If the medical examinations and treatments have been completed and no cause leading to postcoital dysphoria has been diagnosed, no follow-up care is necessary. Postcoital dysphoria does not constitute a permanent condition or impairment. Therefore, it does not need to be accompanied by further evaluation and treatment. Patients who are more frequently affected by a low mood after sexual intercourse should develop strategies to counteract this.
This includes regular physical activity, a healthy and balanced diet and exercise in the fresh air. Regular relaxation exercises are also advisable. Autogenic training or progressive muscle relaxation according to Jacobson have proven themselves. Postcoital dysphoria should be discussed with the partner in a sensitive, open conversation.
In addition, forms of therapy would also be conceivable and important for both partners. Affection, partner talks, kissing and cuddling strengthen the feelings towards one another.

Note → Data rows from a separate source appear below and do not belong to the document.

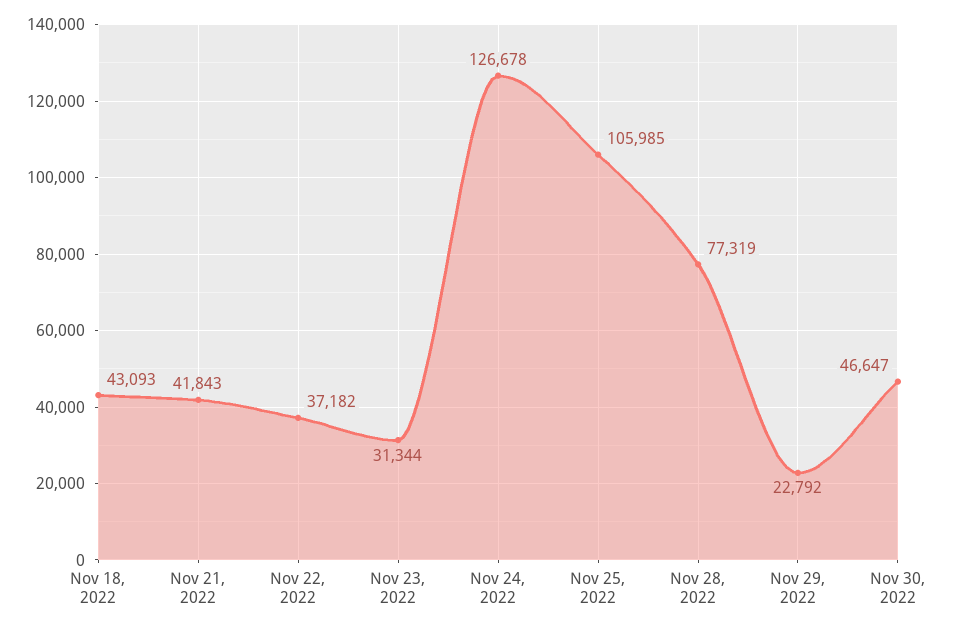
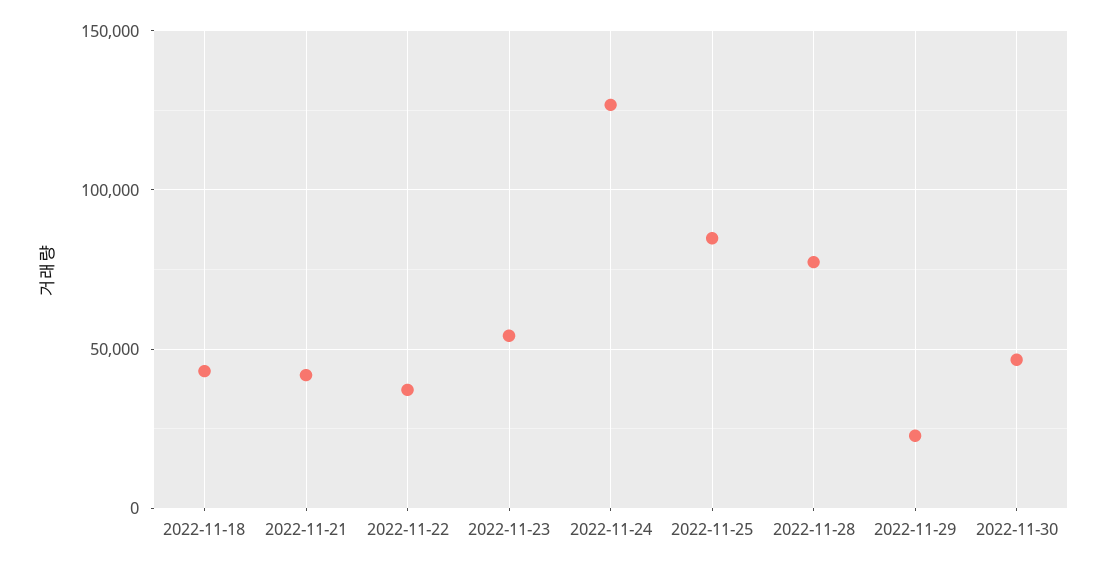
  {
    "Nov 18, 2022": 43093,
    "Nov 21, 2022": 41843,
    "Nov 22, 2022": 37182,
-   "Nov 23, 2022": 31344,
+   "Nov 23, 2022": 55000,
    "Nov 24, 2022": 126678,
-   "Nov 25, 2022": 105985,
+   "Nov 25, 2022": 85000,
    "Nov 28, 2022": 77319,
    "Nov 29, 2022": 22792,
    "Nov 30, 2022": 46647
  }

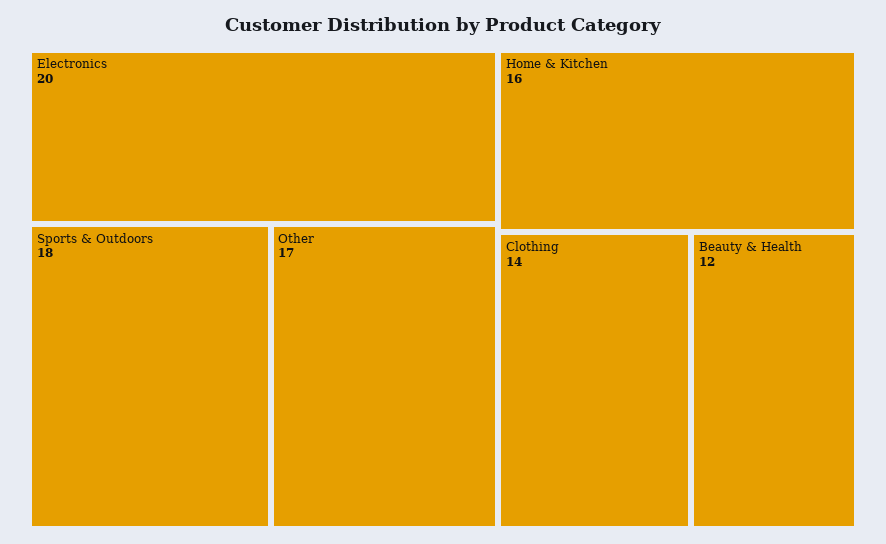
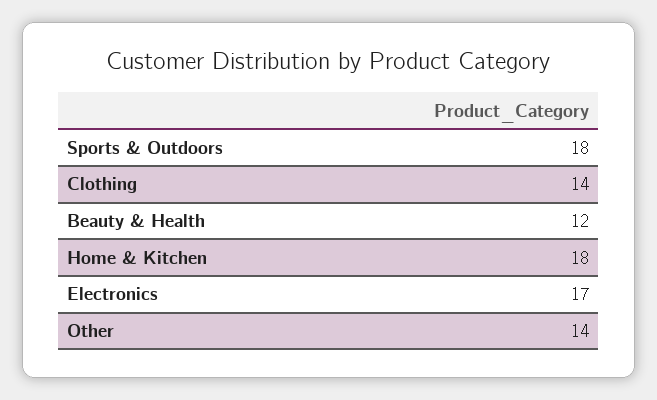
  {
-   "Electronics": 20,
+   "Electronics": 17,
    "Sports & Outdoors": 18,
-   "Other": 17,
+   "Other": 14,
-   "Home & Kitchen": 16,
+   "Home & Kitchen": 18,
    "Clothing": 14,
    "Beauty & Health": 12
  }

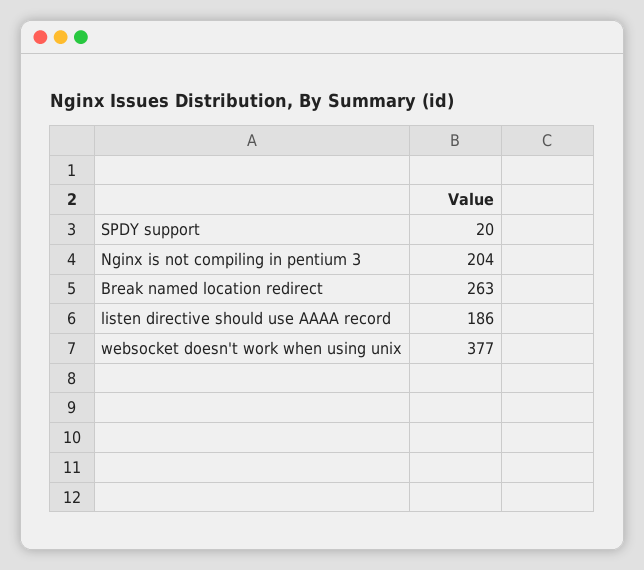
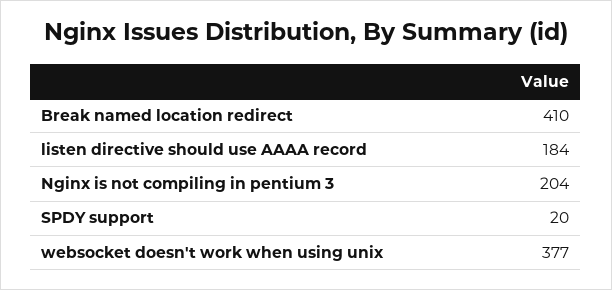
  {
    "SPDY support": 20,
    "Nginx is not compiling in pentium 3": 204,
-   "Break named location redirect": 263,
+   "Break named location redirect": 410,
-   "listen directive should use AAAA record": 186,
+   "listen directive should use AAAA record": 184,
    "websocket doesn't work when using unix": 377
  }

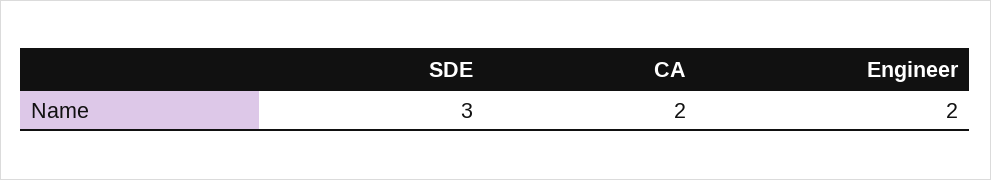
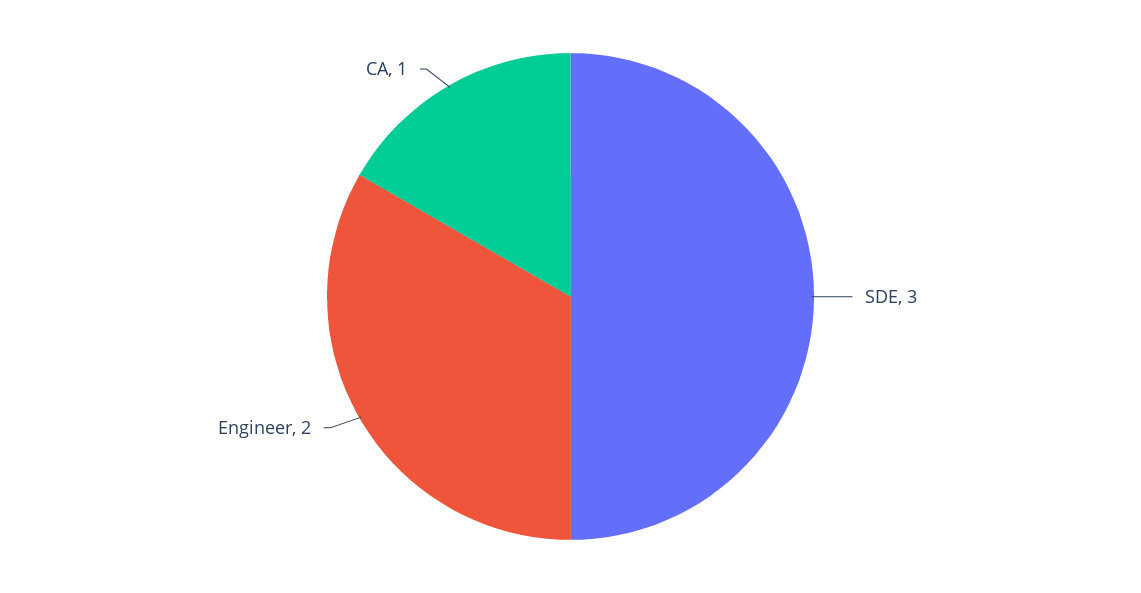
  {
    "SDE": 3,
-   "CA": 2,
+   "CA": 1,
    "Engineer": 2
  }

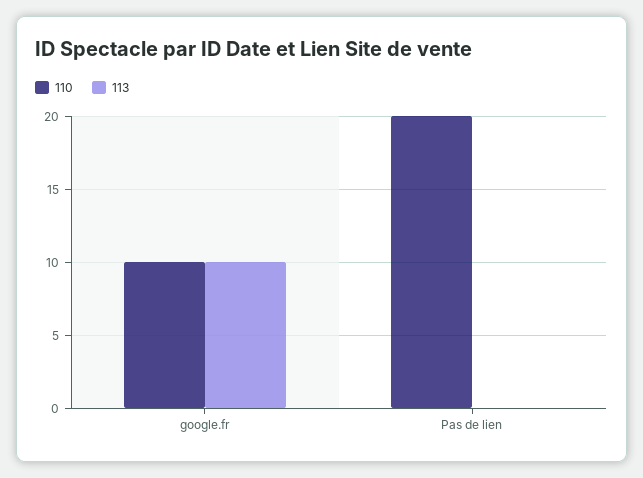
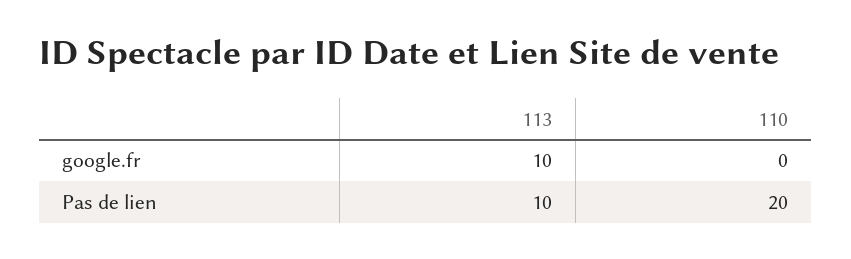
  {
    "110": {
-     "google.fr": 10,
+     "google.fr": 0,
      "Pas de lien": 20
    },
    "113": {
      "google.fr": 10,
-     "Pas de lien": 0
+     "Pas de lien": 10
    }
  }

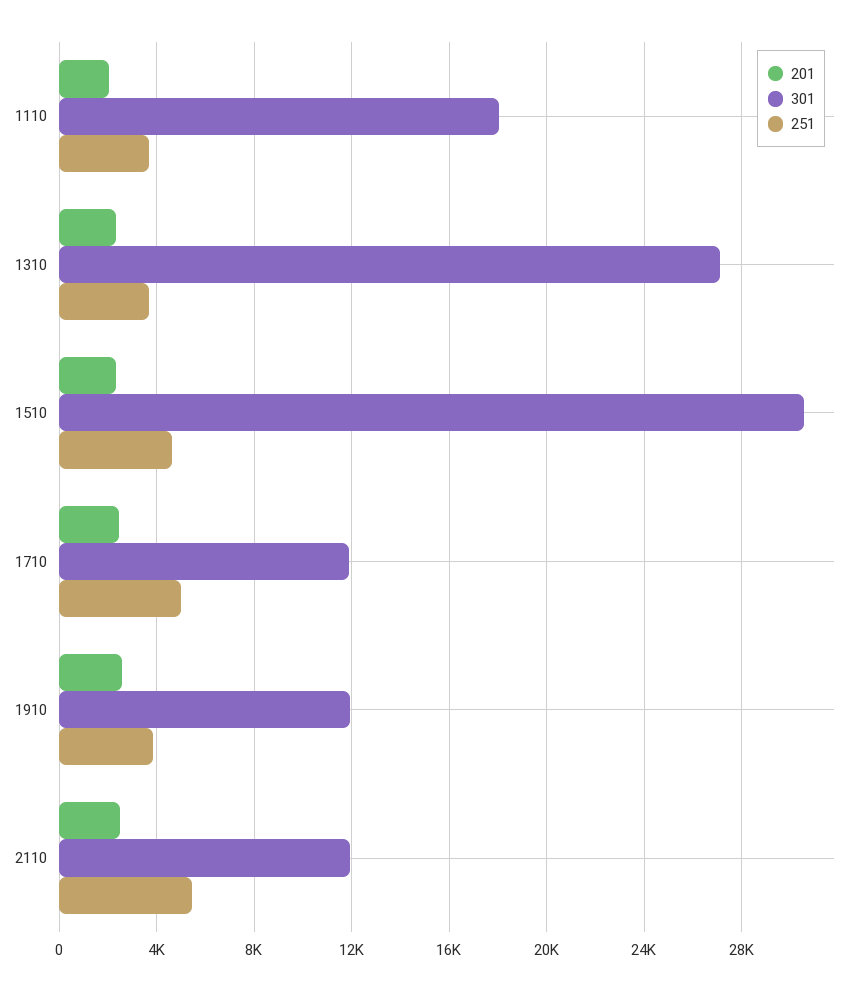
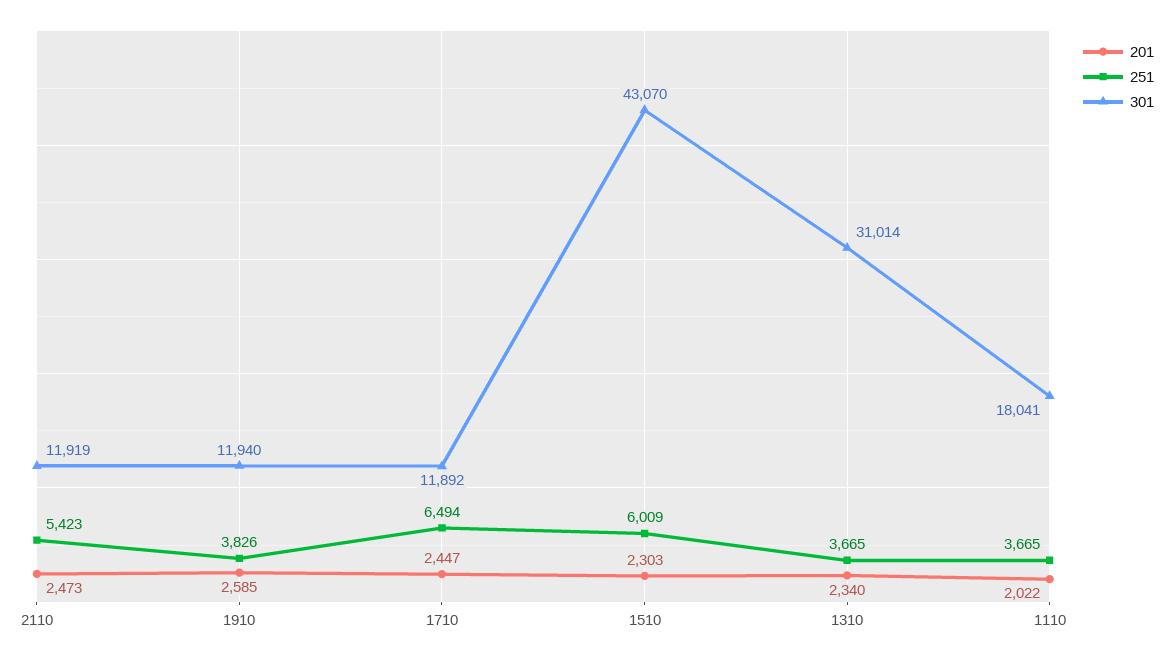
  {
    "201": {
      "1110": 2022,
      "1310": 2340,
      "1510": 2303,
      "1710": 2447,
      "1910": 2585,
      "2110": 2473
    },
    "301": {
      "1110": 18041,
-     "1310": 27000,
+     "1310": 31014,
-     "1510": 30500,
+     "1510": 43070,
      "1710": 11892,
      "1910": 11940,
      "2110": 11919
    },
    "251": {
      "1110": 3665,
      "1310": 3665,
-     "1510": 4500,
+     "1510": 6009,
-     "1710": 5000,
+     "1710": 6494,
      "1910": 3826,
      "2110": 5423
    }
  }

They counteract postcoital dysphoria. Exactly the opposite is achieved with resentment and upsets. However, if a cause has been identified in the course of the examinations and treatments (e.g. abuse in childhood), follow-up treatments are very important. The patient should then be monitored regularly and over a longer period of time by a family doctor and psychotherapist. If the postcoital dysphoria recurs, rapid intervention can then be carried out.
You can do that yourself
This condition commonly affects women and can occur relatively frequently. Those affected often have a guilty conscience towards their sexual partner. However, the bad conscience is unfounded: nobody is to blame for postcoital dysphoria.
Those affected should consult a doctor as hormone problems may be at the root of the disorder. But psychological problems, such as trauma after abuse, can also trigger postcoital dysphoria. If there are no physical causes for the sadness after the act, then people should seek help from a psychologist. Traumas from childhood should also be processed so that postcoital dysphoria does not turn into depression or those affected avoid sexual intercourse in the future. If those affected have a permanent partner, they should seek couples therapy or at least include him in their own therapy.
However, patients with postcoital dysphoria may also benefit from relaxation techniques. These include yoga, Reiki, progressive muscle relaxation according to Jacobson, breathing exercises, Qigong and Tai Chi, but also alternative forms of therapy such as music therapy, laughter yoga or EFT tapping therapy can have a relieving effect. Music therapy in particular shows how one’s own mood can be improved through music as an expression of emotions.